Raed Yousef Mesleh

• The need for high peak data rates with the corresponding need for significantly increased spectral efficiencies and the support for service specific QoS requirements are the key elements that drive the research in the area of wireless communication access technologies. Among the set of existing technologies, MIMO-OFDM with adaptive coding and modulation is promising candidate for future wireless systems. A few basic algorithms for multiple antenna systems and many refinements thereof have been intensively studied in the past few years. Mainly, there are three categories of MIMO techniques. First, multiple antennas can be used to improve the power efficiency by maximizing spatial diversity. The second multiple antenna algorithm exploits channel knowledge at the transmitter. In this thesis, channel information is assumed to be known only at the receiver side and no channel information exists at the transmitter side. The third type uses layered space-time approach to transmit multiple independent data streams over the antennas to increase capacity.
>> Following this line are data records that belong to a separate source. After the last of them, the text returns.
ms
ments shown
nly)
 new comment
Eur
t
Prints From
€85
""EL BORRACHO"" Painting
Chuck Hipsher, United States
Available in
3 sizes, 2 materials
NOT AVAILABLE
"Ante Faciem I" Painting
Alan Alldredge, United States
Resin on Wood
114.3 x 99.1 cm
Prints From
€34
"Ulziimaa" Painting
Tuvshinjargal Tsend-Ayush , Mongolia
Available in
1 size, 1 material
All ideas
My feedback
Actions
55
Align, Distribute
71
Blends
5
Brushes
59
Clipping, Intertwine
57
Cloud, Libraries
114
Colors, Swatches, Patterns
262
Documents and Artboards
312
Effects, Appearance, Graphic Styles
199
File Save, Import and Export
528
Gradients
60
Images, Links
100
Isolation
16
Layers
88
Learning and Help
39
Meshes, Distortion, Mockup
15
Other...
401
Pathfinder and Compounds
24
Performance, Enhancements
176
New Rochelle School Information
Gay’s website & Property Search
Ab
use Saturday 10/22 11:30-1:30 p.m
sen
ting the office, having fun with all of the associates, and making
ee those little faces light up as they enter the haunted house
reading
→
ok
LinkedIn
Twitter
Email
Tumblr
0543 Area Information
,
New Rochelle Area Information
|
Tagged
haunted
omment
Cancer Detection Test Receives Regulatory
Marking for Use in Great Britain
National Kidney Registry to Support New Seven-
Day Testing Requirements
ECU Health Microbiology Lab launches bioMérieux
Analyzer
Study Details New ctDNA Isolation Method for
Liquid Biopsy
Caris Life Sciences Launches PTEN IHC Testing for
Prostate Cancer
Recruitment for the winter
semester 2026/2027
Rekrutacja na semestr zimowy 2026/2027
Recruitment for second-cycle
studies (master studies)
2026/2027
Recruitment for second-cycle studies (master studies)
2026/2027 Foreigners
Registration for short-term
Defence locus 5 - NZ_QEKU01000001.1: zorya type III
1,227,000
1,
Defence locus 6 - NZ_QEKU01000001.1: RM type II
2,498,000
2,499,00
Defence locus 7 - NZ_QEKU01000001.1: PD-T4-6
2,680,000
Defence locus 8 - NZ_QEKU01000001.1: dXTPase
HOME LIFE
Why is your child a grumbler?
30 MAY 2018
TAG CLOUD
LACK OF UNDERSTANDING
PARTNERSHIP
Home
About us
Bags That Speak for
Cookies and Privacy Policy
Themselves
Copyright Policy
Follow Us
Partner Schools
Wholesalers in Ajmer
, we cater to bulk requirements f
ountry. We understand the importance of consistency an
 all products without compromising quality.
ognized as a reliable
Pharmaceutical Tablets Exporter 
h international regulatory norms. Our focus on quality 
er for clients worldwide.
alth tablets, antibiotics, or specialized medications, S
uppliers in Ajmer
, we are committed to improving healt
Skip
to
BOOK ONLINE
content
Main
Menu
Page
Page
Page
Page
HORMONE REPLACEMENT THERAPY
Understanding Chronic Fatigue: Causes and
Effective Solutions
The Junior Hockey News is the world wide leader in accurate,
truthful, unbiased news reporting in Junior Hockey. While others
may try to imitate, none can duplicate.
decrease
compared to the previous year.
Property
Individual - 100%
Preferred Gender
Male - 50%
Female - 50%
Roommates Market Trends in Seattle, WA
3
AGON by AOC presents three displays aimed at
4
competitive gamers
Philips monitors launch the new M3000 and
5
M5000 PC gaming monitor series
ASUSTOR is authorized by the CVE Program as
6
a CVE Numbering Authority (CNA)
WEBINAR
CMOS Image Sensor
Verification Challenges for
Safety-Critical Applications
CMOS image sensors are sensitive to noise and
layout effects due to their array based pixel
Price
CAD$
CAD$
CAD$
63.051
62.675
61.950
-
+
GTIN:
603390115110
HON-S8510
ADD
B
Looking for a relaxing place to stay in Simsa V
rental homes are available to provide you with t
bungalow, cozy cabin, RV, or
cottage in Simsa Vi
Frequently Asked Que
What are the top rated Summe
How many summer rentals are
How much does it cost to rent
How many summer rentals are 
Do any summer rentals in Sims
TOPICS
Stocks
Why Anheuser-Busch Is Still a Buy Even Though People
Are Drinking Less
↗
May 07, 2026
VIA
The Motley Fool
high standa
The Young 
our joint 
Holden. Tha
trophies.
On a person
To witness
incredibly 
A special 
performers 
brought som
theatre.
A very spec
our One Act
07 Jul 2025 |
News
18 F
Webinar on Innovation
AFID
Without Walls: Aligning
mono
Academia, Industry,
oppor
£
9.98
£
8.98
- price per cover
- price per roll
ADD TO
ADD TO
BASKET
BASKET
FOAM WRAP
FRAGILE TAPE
A well-known technique is the proposed BLAST architecture. Such technique is called spatial multiplexing. There still exist several problems for a practical deployment of spatial multiplexing multiple antenna systems. One of them is the complexity of the algorithms due to seemingly unavoidable ICI. Of course, the performance of the system can be traded off against the receiver complexity, but this is not desirable. Furthermore, multiple antenna systems are known to achieve relatively good performance in idealistic channel conditions. However, the performance of these systems degrades severely under non-ideal channel conditions. A key to solving these issues is seen in the avoidance of ICI whilst maintaining the spatial multiplexing gain. The goals seem contradictory, but the feasibility is demonstrated in this thesis. The basic idea is named SM.